Poly Styrene bought her clothes from anywhere and everywhere, and it looked that way, for most of her ensembles presented as a charity shop rail in motion. But as some of her lyrics recount, “I’m a poseur and I don’t care, I like to make people stare”. And make them stare she did, with a Day-Glo wardrobe worn with military jackets and hats perched on top of her unrelaxed afro, dental braces (that were as much an aesthetic choice as a practical one) flashing silver with every cavernous pronunciation into the microphone. By presenting herself in opposition to the sexualised image of other front-women, exemplified in the likes Debbie Harry and Joan Jett, Styrene stood apart with her unconventionality in the British punk movement. There was, however, one particular outfit that the late singer said she wished she had never worn in hindsight: “a blue foam dress with an army helmet, which I wore to perform at the Brixton Academy in 1991. I looked like the world’s biggest hot water bottle, a giant oblong with protruding limbs. It had little planets all over and was meant to replicate something I wore at the Roxy in 1978. It didn’t work,” she said. We’d beg to differ.

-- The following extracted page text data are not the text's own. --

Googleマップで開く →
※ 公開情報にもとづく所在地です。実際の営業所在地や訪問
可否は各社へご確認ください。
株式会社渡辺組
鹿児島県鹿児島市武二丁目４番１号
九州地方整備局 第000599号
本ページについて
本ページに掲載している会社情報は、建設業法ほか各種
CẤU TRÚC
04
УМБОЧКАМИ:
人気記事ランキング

“I was never happy at school. Playground politics always disturbed my concentration and I wasn’t particularly good with authority,” Elliott-Said said of her early teenage years. “Mum taught me to type and I soon realised that it would be either school or the office. Neither option filled me with much enthusiasm.” But then in 1976, at 19 years old, she saw The Sex Pistols perform on Hastings Pier for the first time. It would be a moment that changed her life forever. Soon afterwards, her alter ego Poly Styrene was born – she selected her new title because it represented “a lightweight disposable product”. She placed an advert in the NME and Melody Maker calling for “YOUNG PUNX WHO WANT TO STICK IT TOGTHER” and penned the X-Ray Spex hit Oh Bondage Up Yours! shortly after the band formed. The hit song, a pre-cursor to the band’s seminal debut album Germfree Adolescents, became a rallying feminist anthem in the midst of a male-dominated musical field – and remains one to this day.

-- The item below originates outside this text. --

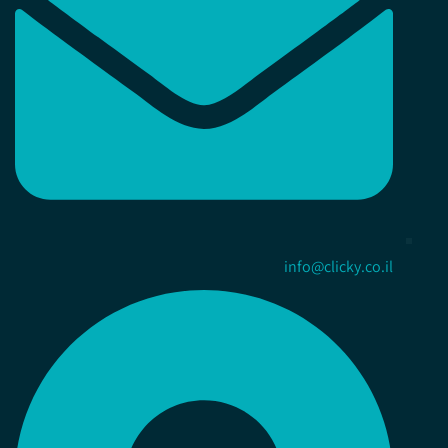
info@clicky.co.il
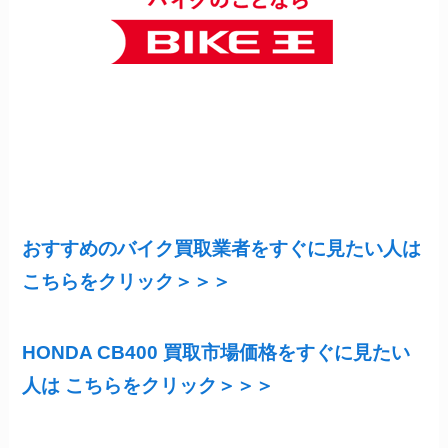
おすすめのバイク買取業者をすぐに見たい人は
こちらをクリック＞＞＞
HONDA CB400 買取市場価格をすぐに見たい
人は こちらをクリック＞＞＞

She’s an AnOther Woman Because…
A self-described rebel, Billy Bragg once quipped that Poly Styrene’s lyrics were a “slap in the face” to male punk bands and rock journalists. But such resilience never came easy for the singer; she encountered a great deal of racism and misogyny throughout her life, and also suffered with deeply affecting chronic mental health issues. Her influence has reverberated throughout music, fashion and feminism, from the Riot Grrrl movement of the 1990s to her ongoing status as a symbol of non-conformity in queer spaces. “She could write this incredibly prophetic stuff and understand the world in a way I don’t think most of her contemporaries could,” said her daughter Celeste after her mother passed away. “I am truly proud of her work.”